§ Prompt
Only the lines from the one containing "hfov_deg: 19.5" through the end of the records should be retyped, exactly and including both ends; pictures stay out.

§ Extracted information
┌──

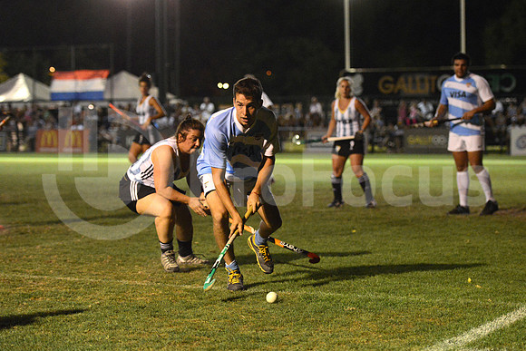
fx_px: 1461
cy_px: 176
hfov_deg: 20.4
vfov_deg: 13.7
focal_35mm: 100
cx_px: 263
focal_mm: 100
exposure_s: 1/400
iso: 6400
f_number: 2.8
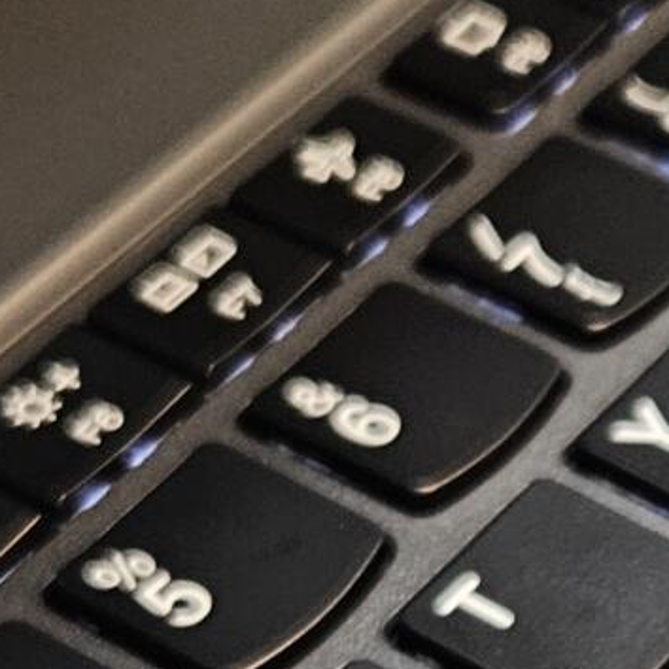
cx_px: 656
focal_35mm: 147
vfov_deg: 11.7
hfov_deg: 11.8
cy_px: 758
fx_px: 3214
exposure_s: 1/100
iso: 400
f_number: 1.8
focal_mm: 5.4
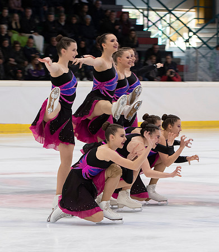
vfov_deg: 8.9
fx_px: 1620
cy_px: 125
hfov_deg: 7.7
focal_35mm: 210
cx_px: 129
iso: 800
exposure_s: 1/200
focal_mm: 70
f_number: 3.5
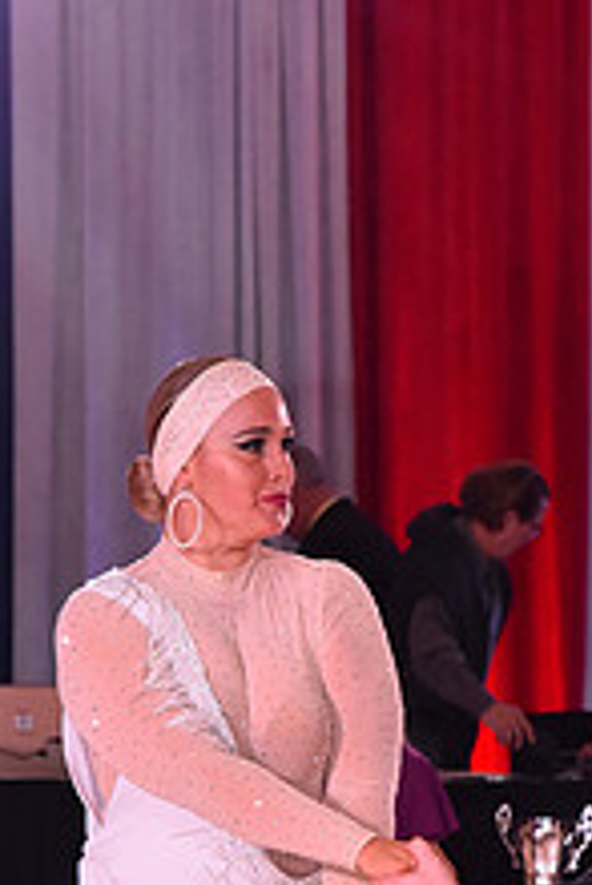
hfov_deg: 5.7
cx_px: 513
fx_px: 5984
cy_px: 1094
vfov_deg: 8.4
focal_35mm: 243
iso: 2500
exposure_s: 1/320
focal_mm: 92
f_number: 6.3
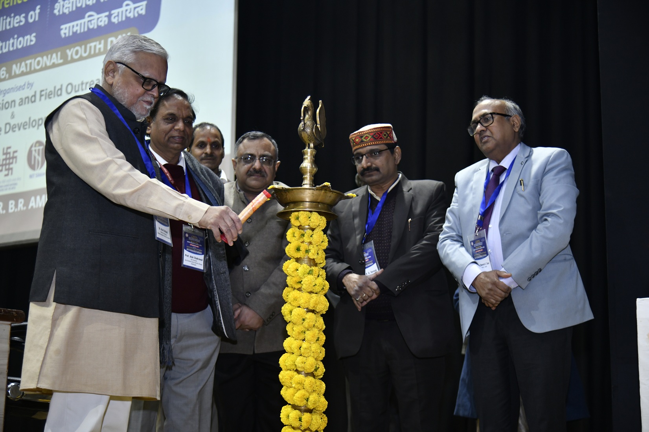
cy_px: 216
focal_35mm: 52
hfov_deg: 38.2
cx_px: 324
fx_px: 937
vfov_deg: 26.0
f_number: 4
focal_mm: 52
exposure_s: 1/125
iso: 800
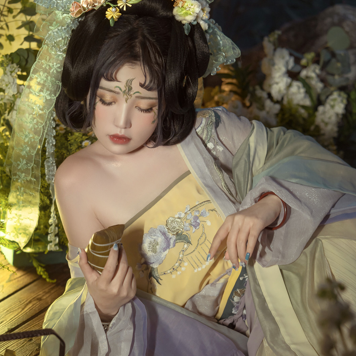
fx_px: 1268
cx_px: 178
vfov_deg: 16.0
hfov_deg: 16.0
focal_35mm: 109
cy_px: 226
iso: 640
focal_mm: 85
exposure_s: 1/60
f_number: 3.5
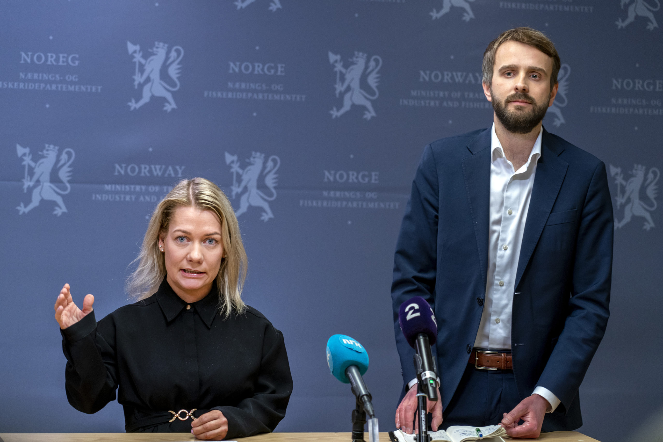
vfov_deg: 13.0
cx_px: 332
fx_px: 1934
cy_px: 221
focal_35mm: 105
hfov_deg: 19.5
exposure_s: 1/160
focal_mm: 105
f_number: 4
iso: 1000
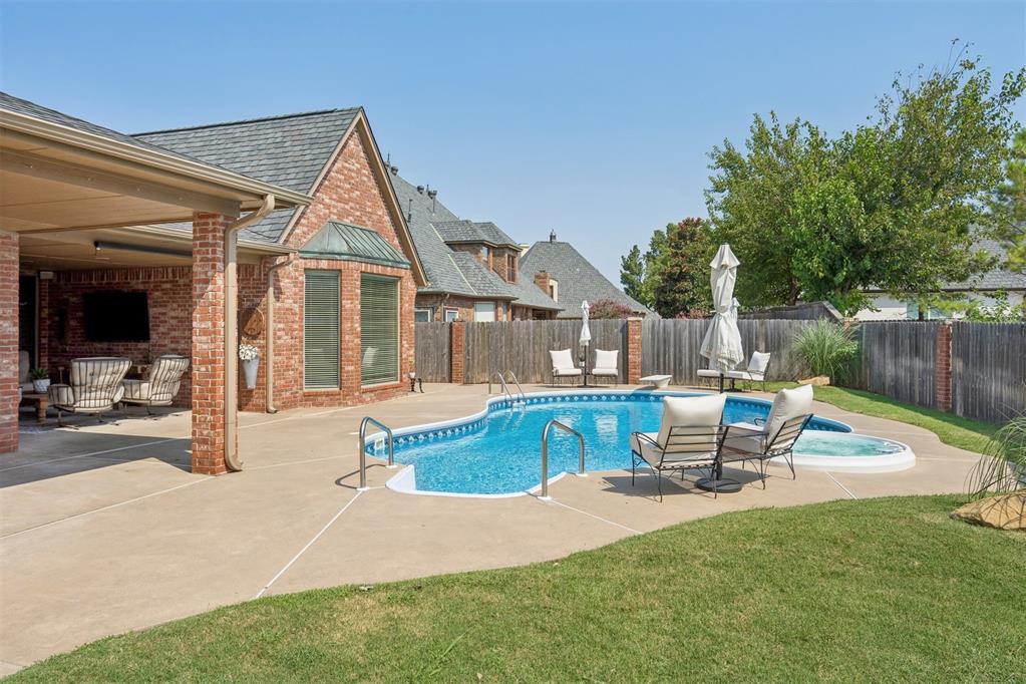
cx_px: 513
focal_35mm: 25
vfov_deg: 51.3
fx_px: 712
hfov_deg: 71.5
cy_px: 342
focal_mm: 25
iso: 200
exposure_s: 1/1000
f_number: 8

└──

§ Written answer
hfov_deg: 19.5
exposure_s: 1/160
focal_mm: 105
f_number: 4
iso: 1000
cx_px: 513
focal_35mm: 25
vfov_deg: 51.3
fx_px: 712
hfov_deg: 71.5
cy_px: 342
focal_mm: 25
iso: 200
exposure_s: 1/1000
f_number: 8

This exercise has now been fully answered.